_Activity_
Filter the listing below down to the lines with the word "QUnit" and copy those.

_Material for this task_

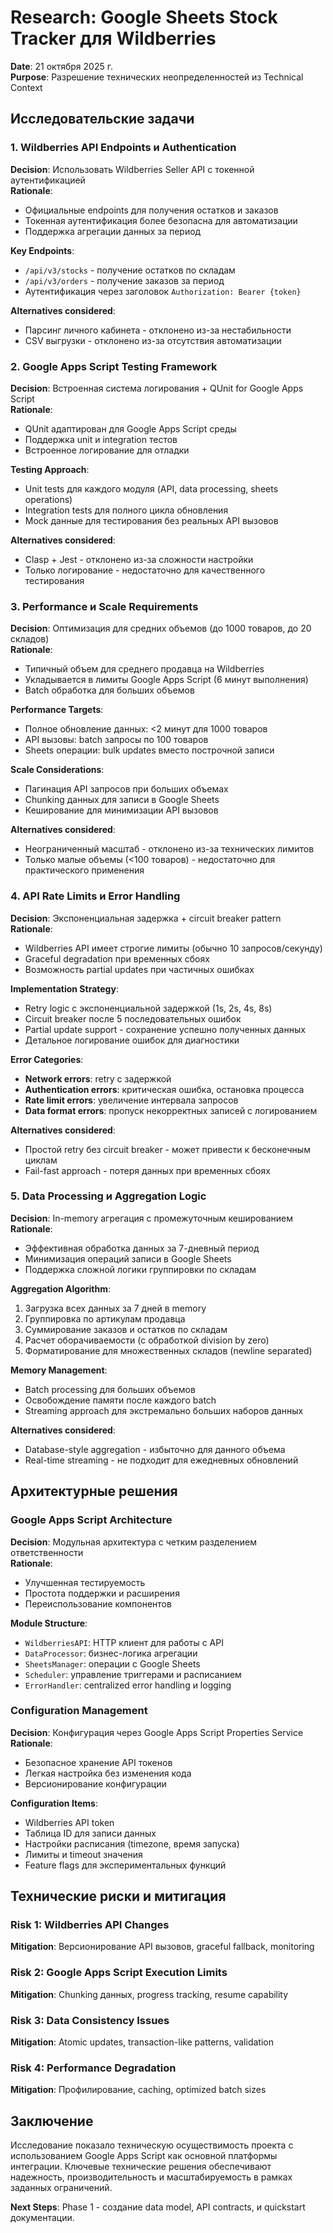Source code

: # Research: Google Sheets Stock Tracker для Wildberries

**Date**: 21 октября 2025 г.  
**Purpose**: Разрешение технических неопределенностей из Technical Context

## Исследовательские задачи

### 1. Wildberries API Endpoints и Authentication

**Decision**: Использовать Wildberries Seller API с токенной аутентификацией  
**Rationale**: 
- Официальные endpoints для получения остатков и заказов
- Токенная аутентификация более безопасна для автоматизации
- Поддержка агрегации данных за период

**Key Endpoints**:
- `/api/v3/stocks` - получение остатков по складам
- `/api/v3/orders` - получение заказов за период  
- Аутентификация через заголовок `Authorization: Bearer {token}`

**Alternatives considered**: 
- Парсинг личного кабинета - отклонено из-за нестабильности
- CSV выгрузки - отклонено из-за отсутствия автоматизации

### 2. Google Apps Script Testing Framework

**Decision**: Встроенная система логирования + QUnit for Google Apps Script  
**Rationale**:
- QUnit адаптирован для Google Apps Script среды
- Поддержка unit и integration тестов
- Встроенное логирование для отладки

**Testing Approach**:
- Unit tests для каждого модуля (API, data processing, sheets operations)
- Integration tests для полного цикла обновления
- Mock данные для тестирования без реальных API вызовов

**Alternatives considered**:
- Clasp + Jest - отклонено из-за сложности настройки
- Только логирование - недостаточно для качественного тестирования

### 3. Performance и Scale Requirements

**Decision**: Оптимизация для средних объемов (до 1000 товаров, до 20 складов)  
**Rationale**:
- Типичный объем для среднего продавца на Wildberries
- Укладывается в лимиты Google Apps Script (6 минут выполнения)
- Batch обработка для больших объемов

**Performance Targets**:
- Полное обновление данных: <2 минут для 1000 товаров
- API вызовы: batch запросы по 100 товаров
- Sheets операции: bulk updates вместо построчной записи

**Scale Considerations**:
- Пагинация API запросов при больших объемах
- Chunking данных для записи в Google Sheets
- Кеширование для минимизации API вызовов

**Alternatives considered**:
- Неограниченный масштаб - отклонено из-за технических лимитов
- Только малые объемы (<100 товаров) - недостаточно для практического применения

### 4. API Rate Limits и Error Handling

**Decision**: Экспоненциальная задержка + circuit breaker pattern  
**Rationale**:
- Wildberries API имеет строгие лимиты (обычно 10 запросов/секунду)
- Graceful degradation при временных сбоях
- Возможность partial updates при частичных ошибках

**Implementation Strategy**:
- Retry logic с экспоненциальной задержкой (1s, 2s, 4s, 8s)
- Circuit breaker после 5 последовательных ошибок
- Partial update support - сохранение успешно полученных данных
- Детальное логирование ошибок для диагностики

**Error Categories**:
- **Network errors**: retry с задержкой
- **Authentication errors**: критическая ошибка, остановка процесса  
- **Rate limit errors**: увеличение интервала запросов
- **Data format errors**: пропуск некорректных записей с логированием

**Alternatives considered**:
- Простой retry без circuit breaker - может привести к бесконечным циклам
- Fail-fast approach - потеря данных при временных сбоях

### 5. Data Processing и Aggregation Logic

**Decision**: In-memory агрегация с промежуточным кешированием  
**Rationale**:
- Эффективная обработка данных за 7-дневный период
- Минимизация операций записи в Google Sheets
- Поддержка сложной логики группировки по складам

**Aggregation Algorithm**:
1. Загрузка всех данных за 7 дней в memory
2. Группировка по артикулам продавца
3. Суммирование заказов и остатков по складам
4. Расчет оборачиваемости (с обработкой division by zero)
5. Форматирование для множественных складов (newline separated)

**Memory Management**:
- Batch processing для больших объемов
- Освобождение памяти после каждого batch
- Streaming approach для экстремально больших наборов данных

**Alternatives considered**:
- Database-style aggregation - избыточно для данного объема
- Real-time streaming - не подходит для ежедневных обновлений

## Архитектурные решения

### Google Apps Script Architecture

**Decision**: Модульная архитектура с четким разделением ответственности  
**Rationale**:
- Улучшенная тестируемость
- Простота поддержки и расширения
- Переиспользование компонентов

**Module Structure**:
- `WildberriesAPI`: HTTP клиент для работы с API
- `DataProcessor`: бизнес-логика агрегации  
- `SheetsManager`: операции с Google Sheets
- `Scheduler`: управление триггерами и расписанием
- `ErrorHandler`: centralized error handling и logging

### Configuration Management

**Decision**: Конфигурация через Google Apps Script Properties Service  
**Rationale**:
- Безопасное хранение API токенов
- Легкая настройка без изменения кода
- Версионирование конфигурации

**Configuration Items**:
- Wildberries API token
- Таблица ID для записи данных
- Настройки расписания (timezone, время запуска)
- Лимиты и timeout значения
- Feature flags для экспериментальных функций

## Технические риски и митигация

### Risk 1: Wildberries API Changes
**Mitigation**: Версионирование API вызовов, graceful fallback, monitoring

### Risk 2: Google Apps Script Execution Limits  
**Mitigation**: Chunking данных, progress tracking, resume capability

### Risk 3: Data Consistency Issues
**Mitigation**: Atomic updates, transaction-like patterns, validation

### Risk 4: Performance Degradation
**Mitigation**: Профилирование, caching, optimized batch sizes

## Заключение

Исследование показало техническую осуществимость проекта с использованием Google Apps Script как основной платформы интеграции. Ключевые технические решения обеспечивают надежность, производительность и масштабируемость в рамках заданных ограничений.

**Next Steps**: Phase 1 - создание data model, API contracts, и quickstart документации.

_Task solution_
**Decision**: Встроенная система логирования + QUnit for Google Apps Script  
- QUnit адаптирован для Google Apps Script среды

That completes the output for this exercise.